The RE above will only find Web addresses whose sub domain is 'ftp', but their protocol actually is 'http'.
(?<!foo)bar will match "bar" only if "foo" does not precede it. Therefore, conversely,
(?<!http://)ftp\.
...will only find Web addresses whose sub domain is 'ftp', expressely ruling out any one whose protocol is not 'http'.
Of course, in many cases they can be interchanged. You can say http://(?=ftp\ .) instead of (?<=http://)ftp\ .. But that may force you to look for what you really want "backwards", so to speak. I've actually encountered situations in which I could not do without "look behind assertions", but I cannot recall any of them right now. Stay tuned to this page. Breaking news at any moment.
Meanwhile, check out this beautifully formatted page: http://www.slabihoud.de/spampal/pcrepattern.html
DKF notes that look-behind assertions could probably be added to Tcl's RE package without stomping over the theoretical basis for it in any way worse than look-ahead assertions already do. But it would take some work from someone energetic...
Lars H, 2007-12-31: One thing I find a bit curious about the ARE lookaheads is that they are not limited to the subregexp in which they appear —
((?=foo)[a-z]+)o
matches "foo" with the capturing subexpression matching only "fo". This makes (?=…) different from & of the grammar_fa regexps, and similarly (?!…) different from what can be done with the grammar_fa !. I suspect the PCRE lookaheads are like the ARE ones, but you might want to check.
Info copied from Regular Expressions page:
Most common regular expression implementations (notable perl and direct derivatives of the PCRE library) exhibit poor performance in certain pathological cases. Henry Spencer's complete reimplementation as a "hybrid" engine appears to address some of those problems. See [L1 ] for some fascinating benchmarks.
Lars H: One point here, if I read the PCRE manpages correctly, is that the "alternative" matching algorithm of PCRE (FA-based, hence linear time) cannot do capturing parentheses. The paper quoted above does however contain a remark that it is perfectly possible for FA-based RE engines to do capturing parentheses.

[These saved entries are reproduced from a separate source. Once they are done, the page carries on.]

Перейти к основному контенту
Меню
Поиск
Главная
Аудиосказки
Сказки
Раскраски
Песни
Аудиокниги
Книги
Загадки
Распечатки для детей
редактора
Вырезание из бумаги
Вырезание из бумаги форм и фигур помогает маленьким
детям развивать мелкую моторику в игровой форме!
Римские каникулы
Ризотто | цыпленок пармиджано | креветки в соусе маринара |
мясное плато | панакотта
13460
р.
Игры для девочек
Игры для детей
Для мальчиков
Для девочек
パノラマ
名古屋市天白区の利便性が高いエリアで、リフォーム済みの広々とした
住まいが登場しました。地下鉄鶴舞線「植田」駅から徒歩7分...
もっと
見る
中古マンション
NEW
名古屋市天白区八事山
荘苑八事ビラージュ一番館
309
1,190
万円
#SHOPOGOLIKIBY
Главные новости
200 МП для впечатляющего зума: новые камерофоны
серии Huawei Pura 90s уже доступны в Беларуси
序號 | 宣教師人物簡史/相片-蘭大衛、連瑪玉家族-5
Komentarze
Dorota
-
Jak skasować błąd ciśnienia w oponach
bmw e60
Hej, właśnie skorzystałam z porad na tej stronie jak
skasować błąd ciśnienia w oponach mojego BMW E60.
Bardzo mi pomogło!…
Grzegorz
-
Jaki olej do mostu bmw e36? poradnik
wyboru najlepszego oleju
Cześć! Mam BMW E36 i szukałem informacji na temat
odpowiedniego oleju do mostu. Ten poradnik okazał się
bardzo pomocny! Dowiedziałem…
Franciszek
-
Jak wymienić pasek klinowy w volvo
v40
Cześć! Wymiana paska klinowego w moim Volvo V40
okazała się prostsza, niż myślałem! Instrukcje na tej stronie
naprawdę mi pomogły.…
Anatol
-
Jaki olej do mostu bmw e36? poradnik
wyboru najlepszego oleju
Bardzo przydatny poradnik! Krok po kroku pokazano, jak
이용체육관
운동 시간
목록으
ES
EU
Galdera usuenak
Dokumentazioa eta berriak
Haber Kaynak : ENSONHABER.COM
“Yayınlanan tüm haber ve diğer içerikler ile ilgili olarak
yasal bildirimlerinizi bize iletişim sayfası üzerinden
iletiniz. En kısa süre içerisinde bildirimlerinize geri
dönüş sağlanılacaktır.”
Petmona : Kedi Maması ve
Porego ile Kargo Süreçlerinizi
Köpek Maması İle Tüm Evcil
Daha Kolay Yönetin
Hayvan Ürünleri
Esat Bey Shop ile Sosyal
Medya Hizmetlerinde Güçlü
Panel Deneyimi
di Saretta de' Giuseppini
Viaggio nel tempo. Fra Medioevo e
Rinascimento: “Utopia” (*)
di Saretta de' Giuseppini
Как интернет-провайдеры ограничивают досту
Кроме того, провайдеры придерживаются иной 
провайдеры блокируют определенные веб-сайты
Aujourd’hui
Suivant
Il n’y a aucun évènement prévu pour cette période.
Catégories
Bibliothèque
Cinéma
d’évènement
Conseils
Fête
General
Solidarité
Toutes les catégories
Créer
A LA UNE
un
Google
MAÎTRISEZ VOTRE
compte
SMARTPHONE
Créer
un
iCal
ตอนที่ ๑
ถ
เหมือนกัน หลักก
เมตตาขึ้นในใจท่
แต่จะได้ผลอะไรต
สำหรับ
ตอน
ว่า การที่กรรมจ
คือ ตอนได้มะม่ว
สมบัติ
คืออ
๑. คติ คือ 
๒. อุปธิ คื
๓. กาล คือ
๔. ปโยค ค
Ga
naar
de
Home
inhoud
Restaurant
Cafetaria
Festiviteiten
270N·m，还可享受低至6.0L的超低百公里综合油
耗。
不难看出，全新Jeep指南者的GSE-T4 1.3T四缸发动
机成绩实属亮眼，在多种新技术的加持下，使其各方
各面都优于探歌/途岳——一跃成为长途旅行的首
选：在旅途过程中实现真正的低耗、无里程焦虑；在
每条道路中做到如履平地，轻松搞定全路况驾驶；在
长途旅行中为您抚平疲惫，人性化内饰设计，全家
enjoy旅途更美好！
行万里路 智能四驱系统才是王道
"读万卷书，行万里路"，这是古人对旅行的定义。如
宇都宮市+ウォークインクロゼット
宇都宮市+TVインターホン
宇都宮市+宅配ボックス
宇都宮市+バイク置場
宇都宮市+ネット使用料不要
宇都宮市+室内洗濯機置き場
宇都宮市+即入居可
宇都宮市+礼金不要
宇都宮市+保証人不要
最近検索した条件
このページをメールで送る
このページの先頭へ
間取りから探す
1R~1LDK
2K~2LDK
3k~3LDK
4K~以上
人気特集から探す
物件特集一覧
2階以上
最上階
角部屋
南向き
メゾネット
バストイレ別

Note on theoretical background: The classical approach to regular expressions, by way of finite automata (FA), is about checking whether a string (or "word", as it tends to be called in the theoretical literature) in its entirety matches a regular expression (like including ^ and $ in every regexp). It is fairly easy to modify the setting so that one gets a "searching" regexp instead (add .* at the beginning, stop when reaching an accepting state), but finding what subexpressions were matched is nontrivial.
More features from PCRE...
As a side note on recursive matching, that alters the language from being expressible with a Finite Automaton to requiring a full Turing Machine, and hence not an RE language any more but a full programming language with a horrible syntax. If you want that sort of power, use Tcl for real. :^D
Lars H: You're sure it doesn't just change the language into context-free or context-sensitive [L2 ]? Not that a linear-bounded non-deterministic Turing machine should be much better than the full thing, though.